Problem.
Reproduce the lines of the records below without any change, from the line containing "locality: Good Springs." through the last line of the records, both included.

Data supplied.
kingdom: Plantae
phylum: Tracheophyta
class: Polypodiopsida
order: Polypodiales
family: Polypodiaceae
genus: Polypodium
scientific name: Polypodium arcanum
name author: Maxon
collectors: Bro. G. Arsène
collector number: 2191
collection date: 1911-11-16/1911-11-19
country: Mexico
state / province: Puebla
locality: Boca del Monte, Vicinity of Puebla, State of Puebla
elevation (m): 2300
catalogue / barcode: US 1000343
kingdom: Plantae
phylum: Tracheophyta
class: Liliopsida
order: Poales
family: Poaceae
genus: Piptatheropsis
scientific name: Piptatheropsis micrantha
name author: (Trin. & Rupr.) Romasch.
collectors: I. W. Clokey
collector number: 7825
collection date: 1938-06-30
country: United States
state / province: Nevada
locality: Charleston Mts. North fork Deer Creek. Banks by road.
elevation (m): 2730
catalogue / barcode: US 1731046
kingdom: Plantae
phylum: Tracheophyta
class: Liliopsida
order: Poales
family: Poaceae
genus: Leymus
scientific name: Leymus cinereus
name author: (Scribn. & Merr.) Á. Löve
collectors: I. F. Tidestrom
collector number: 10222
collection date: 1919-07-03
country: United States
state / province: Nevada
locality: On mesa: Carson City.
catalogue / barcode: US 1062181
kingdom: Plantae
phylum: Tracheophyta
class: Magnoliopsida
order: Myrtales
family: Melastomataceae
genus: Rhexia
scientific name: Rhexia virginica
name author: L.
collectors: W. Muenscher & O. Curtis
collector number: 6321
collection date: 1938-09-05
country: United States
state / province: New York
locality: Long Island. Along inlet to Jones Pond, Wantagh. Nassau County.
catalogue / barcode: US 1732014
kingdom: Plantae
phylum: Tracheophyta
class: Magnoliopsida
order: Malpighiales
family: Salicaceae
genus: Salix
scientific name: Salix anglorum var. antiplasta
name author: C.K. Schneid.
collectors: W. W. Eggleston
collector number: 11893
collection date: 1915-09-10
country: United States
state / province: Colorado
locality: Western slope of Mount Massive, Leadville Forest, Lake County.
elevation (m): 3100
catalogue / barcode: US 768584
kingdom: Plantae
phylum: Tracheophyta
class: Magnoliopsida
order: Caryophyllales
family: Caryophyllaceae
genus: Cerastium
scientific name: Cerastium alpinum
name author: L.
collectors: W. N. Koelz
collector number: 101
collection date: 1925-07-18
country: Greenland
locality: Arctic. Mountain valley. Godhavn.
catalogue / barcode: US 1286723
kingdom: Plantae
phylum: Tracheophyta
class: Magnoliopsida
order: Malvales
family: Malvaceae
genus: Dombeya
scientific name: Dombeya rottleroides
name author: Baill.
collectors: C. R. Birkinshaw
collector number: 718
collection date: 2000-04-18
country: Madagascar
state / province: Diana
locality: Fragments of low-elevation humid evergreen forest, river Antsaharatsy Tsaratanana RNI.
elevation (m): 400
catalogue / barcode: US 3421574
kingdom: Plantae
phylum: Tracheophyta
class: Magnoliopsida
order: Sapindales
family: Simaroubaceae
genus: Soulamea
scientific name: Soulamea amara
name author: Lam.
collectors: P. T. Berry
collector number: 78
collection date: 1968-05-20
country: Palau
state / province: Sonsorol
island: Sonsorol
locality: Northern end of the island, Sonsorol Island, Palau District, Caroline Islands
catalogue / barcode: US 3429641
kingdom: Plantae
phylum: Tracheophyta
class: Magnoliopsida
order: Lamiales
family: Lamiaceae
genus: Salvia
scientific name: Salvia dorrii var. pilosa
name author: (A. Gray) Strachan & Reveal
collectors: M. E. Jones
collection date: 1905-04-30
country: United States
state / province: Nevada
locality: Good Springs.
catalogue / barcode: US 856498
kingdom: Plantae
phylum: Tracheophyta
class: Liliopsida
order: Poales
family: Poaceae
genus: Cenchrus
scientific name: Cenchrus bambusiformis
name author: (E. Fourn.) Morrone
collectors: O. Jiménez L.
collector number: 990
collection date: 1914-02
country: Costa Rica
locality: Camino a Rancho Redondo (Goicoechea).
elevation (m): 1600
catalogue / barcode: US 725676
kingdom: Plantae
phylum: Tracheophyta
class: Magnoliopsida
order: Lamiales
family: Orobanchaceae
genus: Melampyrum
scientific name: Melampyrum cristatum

Correct response.
locality: Good Springs.
catalogue / barcode: US 856498
kingdom: Plantae
phylum: Tracheophyta
class: Liliopsida
order: Poales
family: Poaceae
genus: Cenchrus
scientific name: Cenchrus bambusiformis
name author: (E. Fourn.) Morrone
collectors: O. Jiménez L.
collector number: 990
collection date: 1914-02
country: Costa Rica
locality: Camino a Rancho Redondo (Goicoechea).
elevation (m): 1600
catalogue / barcode: US 725676
kingdom: Plantae
phylum: Tracheophyta
class: Magnoliopsida
order: Lamiales
family: Orobanchaceae
genus: Melampyrum
scientific name: Melampyrum cristatum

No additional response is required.